Entering April, work day-to-day in the new normal is understood. Employees have long since retrieved key workstation requirements from the office (monitors, keyboards, chairs, etc.) for the newly-dedicated home office.
Companies have pivoted from quick, reactive actions to factoring in medium- to long-term financial projections. Budgets are cut, hiring is frozen and projects are halted in favor of preserving liquidity and retaining staff above all else.
For executives, there is no pandemic to draw knowledge on to inform how they respond to impacts of the coronavirus. Advice and best practices are guided by instinct and business continuity plans.
That has left chief information officers and other technology executives leaning on each other, the business technology executive peer network, to benchmark response and help strategize the coming months.
CIOs today are crisis management leaders, Laserfiche CIO Thomas Phelps told CIO Dive. "We're truly in the forefront" and want to leverage CIO networks for guidance and leadership.
Using personal cell phone numbers, Phelps is texting with CIOs — even at midnight. Another CIO was navigating how to work with the CEO to shift quickly to the remote landscape. After reaching out to peers, they could report back to executive leadership about how to respond.

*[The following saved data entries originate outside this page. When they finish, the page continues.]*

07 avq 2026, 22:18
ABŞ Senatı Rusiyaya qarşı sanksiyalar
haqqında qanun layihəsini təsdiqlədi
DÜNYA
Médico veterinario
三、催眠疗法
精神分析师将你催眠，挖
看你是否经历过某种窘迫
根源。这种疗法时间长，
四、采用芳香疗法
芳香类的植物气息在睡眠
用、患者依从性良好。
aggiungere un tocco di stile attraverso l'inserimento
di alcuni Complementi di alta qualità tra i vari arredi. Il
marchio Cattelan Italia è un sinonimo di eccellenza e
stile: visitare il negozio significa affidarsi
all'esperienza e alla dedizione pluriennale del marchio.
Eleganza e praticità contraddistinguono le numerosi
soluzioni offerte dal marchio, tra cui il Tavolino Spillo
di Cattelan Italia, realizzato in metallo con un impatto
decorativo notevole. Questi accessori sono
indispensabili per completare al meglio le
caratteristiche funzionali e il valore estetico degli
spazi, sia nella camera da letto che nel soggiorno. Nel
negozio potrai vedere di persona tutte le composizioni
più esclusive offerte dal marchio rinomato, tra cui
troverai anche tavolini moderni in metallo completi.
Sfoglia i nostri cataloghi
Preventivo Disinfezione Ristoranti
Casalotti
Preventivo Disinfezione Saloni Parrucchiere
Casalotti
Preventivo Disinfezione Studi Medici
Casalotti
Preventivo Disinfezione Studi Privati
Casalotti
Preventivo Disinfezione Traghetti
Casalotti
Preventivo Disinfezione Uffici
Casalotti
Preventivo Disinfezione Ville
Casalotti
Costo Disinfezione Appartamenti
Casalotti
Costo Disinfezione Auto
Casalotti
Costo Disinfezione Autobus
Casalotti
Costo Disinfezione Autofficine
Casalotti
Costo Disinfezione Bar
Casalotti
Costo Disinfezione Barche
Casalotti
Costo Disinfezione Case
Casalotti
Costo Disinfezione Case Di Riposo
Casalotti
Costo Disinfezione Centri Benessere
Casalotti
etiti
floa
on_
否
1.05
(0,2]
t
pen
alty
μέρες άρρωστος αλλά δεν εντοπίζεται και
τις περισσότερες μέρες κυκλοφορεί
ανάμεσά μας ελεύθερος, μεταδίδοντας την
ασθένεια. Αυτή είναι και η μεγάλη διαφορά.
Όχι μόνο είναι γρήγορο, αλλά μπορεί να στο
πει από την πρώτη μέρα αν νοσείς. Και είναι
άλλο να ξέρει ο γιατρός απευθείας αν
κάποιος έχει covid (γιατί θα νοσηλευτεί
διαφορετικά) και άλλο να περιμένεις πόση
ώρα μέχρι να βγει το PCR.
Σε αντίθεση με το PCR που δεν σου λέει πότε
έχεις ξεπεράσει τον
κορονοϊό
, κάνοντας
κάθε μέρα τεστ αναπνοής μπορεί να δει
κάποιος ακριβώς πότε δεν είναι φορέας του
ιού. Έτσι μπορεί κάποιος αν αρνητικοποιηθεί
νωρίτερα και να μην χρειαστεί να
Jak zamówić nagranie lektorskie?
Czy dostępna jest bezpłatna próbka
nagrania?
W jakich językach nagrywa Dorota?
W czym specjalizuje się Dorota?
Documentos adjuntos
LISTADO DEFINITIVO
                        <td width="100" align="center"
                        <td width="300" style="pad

One CIO's innovation — or obstacle — can cue a network to best practices and identify solutions for the rapid transition and economic constraint all are experiencing.
Consider it the community's guide to crisis management.
CIOs are genuinely trying to help each other, Jacqueline Guichelaar, Group CIO at Cisco, said during a webinar last week.
Cisco has 140,000 employees and partners working remotely. While transitioning to remote work occurred in phases, starting with areas in China hit early by the outbreak, it quickly became a crisis impacting the company's global workforce.
To scale, shifting from 25,000 people working from home to entire workforce across 96 counties, was "going to be a challenge," Guichelaar said.
The company initially focused on basic connectivity and collaboration, ensuring traffic kept going through pipes and tech kept operating to serve customers. From there, it could address special use cases and maintain security.
Cisco's experience was a pressure test and Guichelaar could work with a network to troubleshoot, helping with questions such as, "how do I scale my collaboration," or "how do I deploy and secure my newly 20,000 newly-acquired laptops."
Tapping into the peer network offers insight on technical constraints and highlights how others are managing the workforce as they adapt to working from home. Engineering best practices, troubleshooting helpdesk and maintaining uptime are all under consideration.
For other CIOs, this is the ultimate test: the pandemic fell during their first year on the job.
Andrea Siudara, CIO of Altair, joined the company seven months ago and has reached out to counterparts from previous work lives, including some retired CIOs, just to check in.
It varies by industry and sometimes the size and scale of some solutions don't fit with Altair's technology stack, Siudara told CIO Dive. She reached out to companies and CIOs at more tech firms to make sure the things I was prioritizing wasn't out of balance or neglecting anything critical.
Everybody has been really amazing about sharing and "all seem to be helping one another out," she said.